FUNCTION: SgaYang - compute a special element of the symmetric group algebra

CALLING SEQUENCE:

SgaYang(perm)

SGA[SgaYang](perm)

PARAMETERS:

perm = any list denoting a permutation

SYNOPSIS:

• The SgaYang function calculates a special element of the symmetric group algebra.

• { SgaYang(perm), perm in ListPerm(n) } is a linear basis of the symmetric group algebra, as a free module with coefficients in the xi's.

• When called with a second parameter, say 'y', one specifies that coefficients are in the yi's.

• When this second parameter is 'num' then x1, x2, x3, ... are specialized to 1, 2, 3, ...

• This basis is defined by the recursion: for a simple transposition sk and a permutation perm, such that length(perm sk) > length(perm), then SgaYang(perm sk) = SgaYang(perm) &!* (1 + (x_j - x_i) sk) where i=perm[k] and j=perm[k+1].

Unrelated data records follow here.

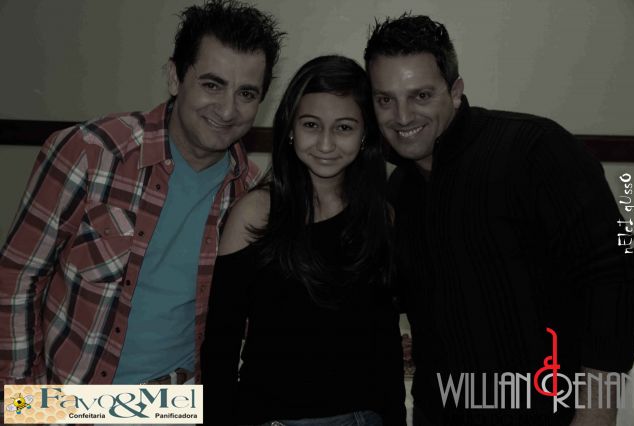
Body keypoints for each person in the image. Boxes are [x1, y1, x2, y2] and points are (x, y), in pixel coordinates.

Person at [364, 13, 634, 426]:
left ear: (455, 92)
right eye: (385, 99)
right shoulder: (397, 190)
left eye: (420, 95)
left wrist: (596, 411)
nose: (402, 116)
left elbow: (617, 269)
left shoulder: (536, 149)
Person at [0, 0, 284, 387]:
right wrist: (17, 400)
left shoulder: (252, 195)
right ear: (174, 77)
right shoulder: (90, 152)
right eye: (212, 85)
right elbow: (17, 279)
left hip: (178, 402)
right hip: (68, 397)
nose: (227, 109)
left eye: (247, 94)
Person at [201, 55, 406, 425]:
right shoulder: (256, 214)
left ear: (365, 134)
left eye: (344, 127)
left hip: (363, 416)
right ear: (291, 128)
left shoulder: (381, 216)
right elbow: (220, 346)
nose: (325, 143)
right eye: (311, 124)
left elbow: (386, 343)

• Whenever there is a conflict between the function name SgaYang and another name used in the same session, use the long form SGA['SgaYang'].

EXAMPLES:

> with(SGA):
> SgaYang([3,1,2]);
 
         (x3 - x2) A[1, 3, 2] - (- x3 + x1) (x3 - x2) A[3, 1, 2]
 
       + A[1, 2, 3] + (x3 - x1) A[2, 1, 3]
 
> SgaYang([3,1,2], 'y');
 
         (y3 - y2) A[1, 3, 2] - (- y3 + y1) (y3 - y2) A[3, 1, 2]
 
       + A[1, 2, 3] + (y3 - y1) A[2, 1, 3]